Physical quantity readout data
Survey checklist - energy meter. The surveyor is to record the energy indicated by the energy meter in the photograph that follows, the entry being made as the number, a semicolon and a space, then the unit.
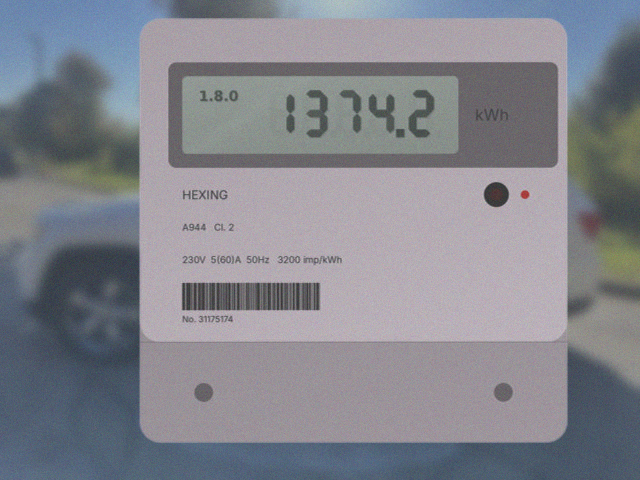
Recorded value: 1374.2; kWh
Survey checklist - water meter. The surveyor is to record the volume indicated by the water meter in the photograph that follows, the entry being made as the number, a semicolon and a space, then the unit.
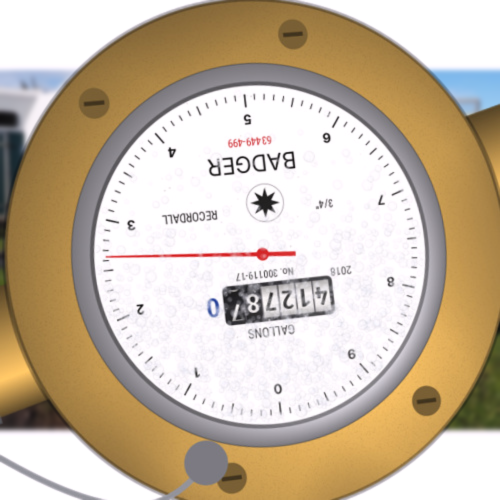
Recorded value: 4127872.6; gal
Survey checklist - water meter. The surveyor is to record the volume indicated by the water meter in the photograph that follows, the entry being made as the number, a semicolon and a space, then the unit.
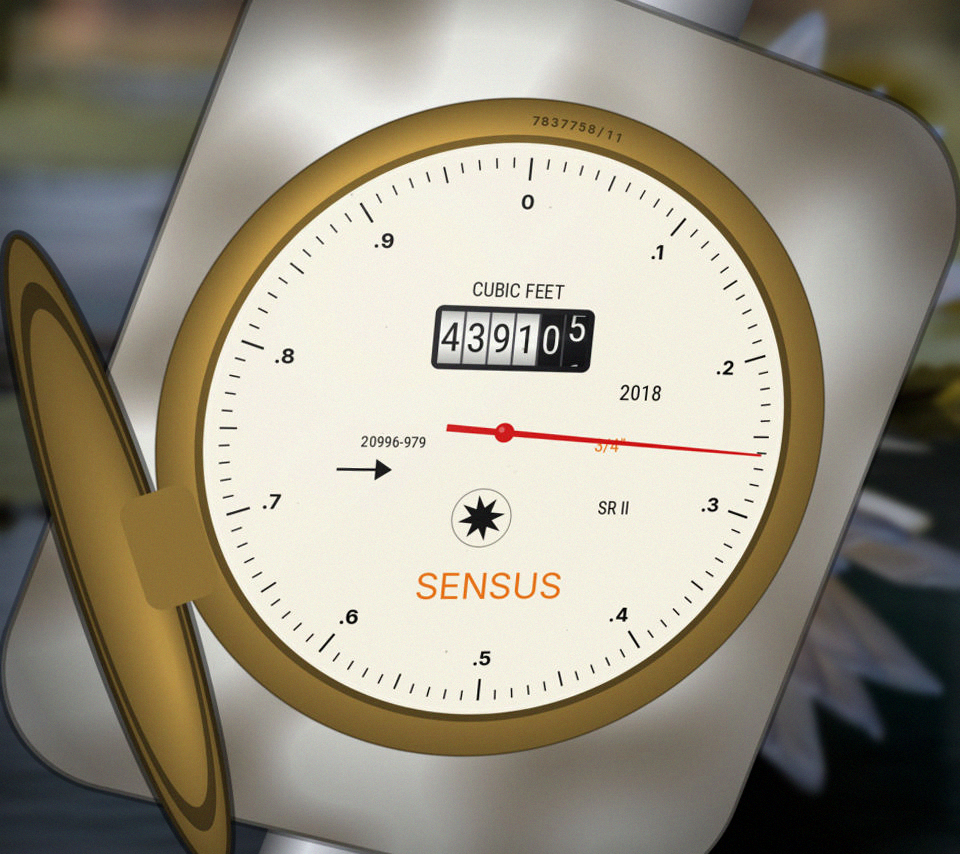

*REQUEST*: Can you change every "surveyor" in the rows above to "inspector", keep everything else the same, and leave the pictures out of your answer?

*RESULT*:
Survey checklist - energy meter. The inspector is to record the energy indicated by the energy meter in the photograph that follows, the entry being made as the number, a semicolon and a space, then the unit.
Recorded value: 1374.2; kWh
Survey checklist - water meter. The inspector is to record the volume indicated by the water meter in the photograph that follows, the entry being made as the number, a semicolon and a space, then the unit.
Recorded value: 4127872.6; gal
Survey checklist - water meter. The inspector is to record the volume indicated by the water meter in the photograph that follows, the entry being made as the number, a semicolon and a space, then the unit.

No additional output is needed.